PROBLEM: Only lines that contain the word "into" belong in the answer; copy them from the records below.

Page images and extracted text:
########

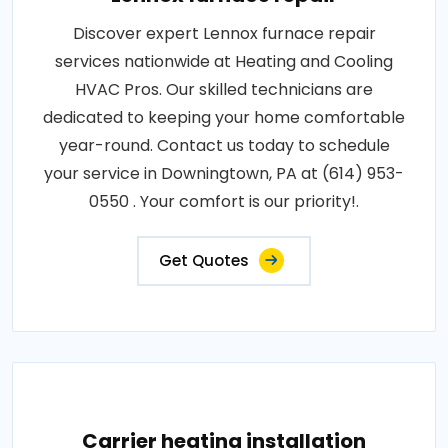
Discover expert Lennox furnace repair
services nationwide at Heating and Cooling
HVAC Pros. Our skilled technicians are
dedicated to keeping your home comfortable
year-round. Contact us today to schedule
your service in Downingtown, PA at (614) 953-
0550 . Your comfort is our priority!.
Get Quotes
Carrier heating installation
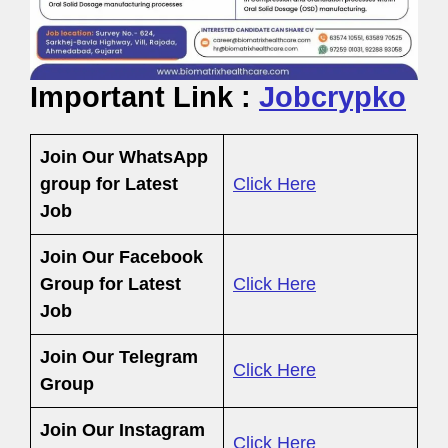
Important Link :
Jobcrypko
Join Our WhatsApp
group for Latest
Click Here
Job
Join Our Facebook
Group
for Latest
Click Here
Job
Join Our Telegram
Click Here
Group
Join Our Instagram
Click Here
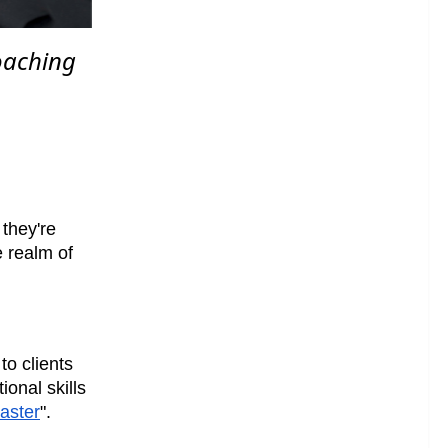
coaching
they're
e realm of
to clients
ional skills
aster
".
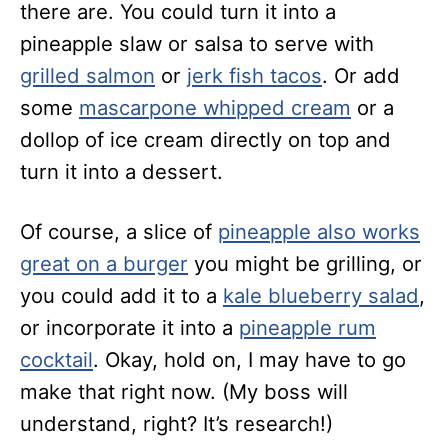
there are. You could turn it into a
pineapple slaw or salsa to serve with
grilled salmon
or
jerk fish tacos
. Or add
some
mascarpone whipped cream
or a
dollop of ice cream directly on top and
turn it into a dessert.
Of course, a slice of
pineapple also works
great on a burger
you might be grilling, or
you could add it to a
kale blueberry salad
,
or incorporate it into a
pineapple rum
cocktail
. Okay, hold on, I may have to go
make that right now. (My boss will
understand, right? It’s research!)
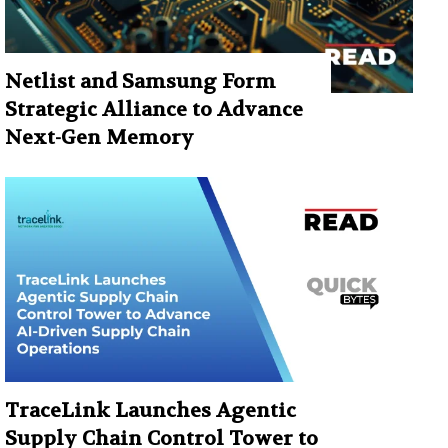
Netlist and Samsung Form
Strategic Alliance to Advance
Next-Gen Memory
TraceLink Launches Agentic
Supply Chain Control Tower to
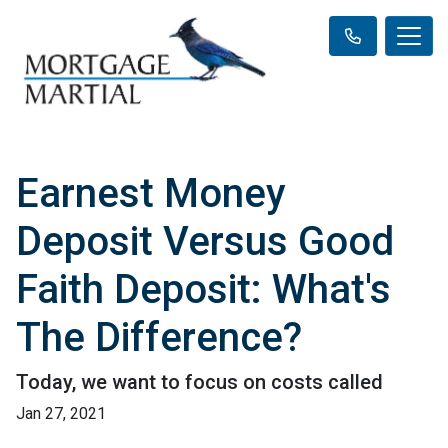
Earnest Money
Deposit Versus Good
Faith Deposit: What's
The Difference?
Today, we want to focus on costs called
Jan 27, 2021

########

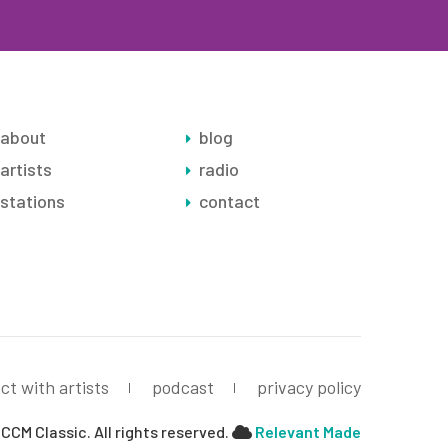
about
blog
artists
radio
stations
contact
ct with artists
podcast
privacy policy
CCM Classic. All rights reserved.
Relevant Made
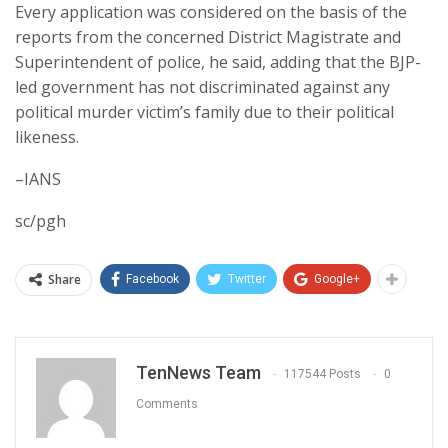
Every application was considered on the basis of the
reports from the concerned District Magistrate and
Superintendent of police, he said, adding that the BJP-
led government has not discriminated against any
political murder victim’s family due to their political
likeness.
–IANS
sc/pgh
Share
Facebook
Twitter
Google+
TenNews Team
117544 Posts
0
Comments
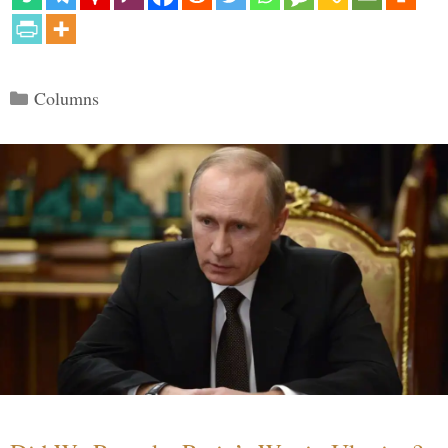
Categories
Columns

########

WRITTEN SOLUTION:
there are. You could turn it into a
turn it into a dessert.
or incorporate it into a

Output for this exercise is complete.